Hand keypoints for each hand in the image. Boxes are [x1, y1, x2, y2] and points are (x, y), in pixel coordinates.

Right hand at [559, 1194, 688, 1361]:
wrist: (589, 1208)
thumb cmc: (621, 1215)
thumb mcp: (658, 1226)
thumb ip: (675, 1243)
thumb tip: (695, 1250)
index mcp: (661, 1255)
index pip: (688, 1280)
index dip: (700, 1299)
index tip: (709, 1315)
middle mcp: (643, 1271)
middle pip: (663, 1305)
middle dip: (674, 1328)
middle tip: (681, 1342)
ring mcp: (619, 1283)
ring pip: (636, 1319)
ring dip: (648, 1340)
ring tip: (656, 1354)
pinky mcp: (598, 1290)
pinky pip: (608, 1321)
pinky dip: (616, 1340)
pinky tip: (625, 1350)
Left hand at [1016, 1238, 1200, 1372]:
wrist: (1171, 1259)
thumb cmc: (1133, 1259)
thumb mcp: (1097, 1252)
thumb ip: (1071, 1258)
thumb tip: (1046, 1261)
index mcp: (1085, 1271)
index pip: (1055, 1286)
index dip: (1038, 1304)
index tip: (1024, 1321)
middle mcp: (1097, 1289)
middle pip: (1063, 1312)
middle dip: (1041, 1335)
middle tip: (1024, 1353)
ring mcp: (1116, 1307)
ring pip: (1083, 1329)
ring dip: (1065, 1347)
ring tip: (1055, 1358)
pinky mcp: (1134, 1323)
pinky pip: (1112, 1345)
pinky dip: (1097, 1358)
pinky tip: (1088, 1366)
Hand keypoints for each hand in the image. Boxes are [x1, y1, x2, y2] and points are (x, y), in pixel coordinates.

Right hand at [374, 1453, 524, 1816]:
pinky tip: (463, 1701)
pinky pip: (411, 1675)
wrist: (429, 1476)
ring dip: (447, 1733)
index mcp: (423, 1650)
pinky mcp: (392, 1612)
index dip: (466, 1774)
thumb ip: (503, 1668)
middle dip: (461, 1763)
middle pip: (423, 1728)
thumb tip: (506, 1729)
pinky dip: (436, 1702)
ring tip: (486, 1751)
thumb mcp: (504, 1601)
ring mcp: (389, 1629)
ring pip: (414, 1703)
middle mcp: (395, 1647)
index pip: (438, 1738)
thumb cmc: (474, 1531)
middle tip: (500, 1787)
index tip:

+---+

## WHAT TO DO
If a line comes after the one with "ring pip: (1083, 1329)", leave it out; reproduce exactly every line of the material from the first up to and including that one.

## RESULT BELOW
Hand keypoints for each hand in the image. Boxes are [x1, y1, x2, y2] and points are (x, y), in pixel coordinates.

Right hand at [559, 1194, 688, 1361]:
wrist: (589, 1208)
thumb cmc: (621, 1215)
thumb mcp: (658, 1226)
thumb ip: (675, 1243)
thumb tip: (695, 1250)
index mcp: (661, 1255)
index pip: (688, 1280)
index dip: (700, 1299)
index tip: (709, 1315)
middle mcp: (643, 1271)
middle pip: (663, 1305)
middle dip: (674, 1328)
middle tip: (681, 1342)
ring mcp: (619, 1283)
ring pip: (636, 1319)
ring dip: (648, 1340)
ring tip: (656, 1354)
pinky mcp: (598, 1290)
pinky pip: (608, 1321)
pinky dip: (616, 1340)
pinky tip: (625, 1350)
Left hand at [1016, 1238, 1200, 1372]:
wrist: (1171, 1259)
thumb cmc: (1133, 1259)
thumb mcp: (1097, 1252)
thumb ip: (1071, 1258)
thumb tip: (1046, 1261)
index mcp: (1085, 1271)
index pip: (1055, 1286)
index dip: (1038, 1304)
index tip: (1024, 1321)
middle mcp: (1097, 1289)
middle pip: (1063, 1312)
middle dip: (1041, 1335)
middle tip: (1024, 1353)
ring mcp: (1116, 1307)
ring pip: (1083, 1329)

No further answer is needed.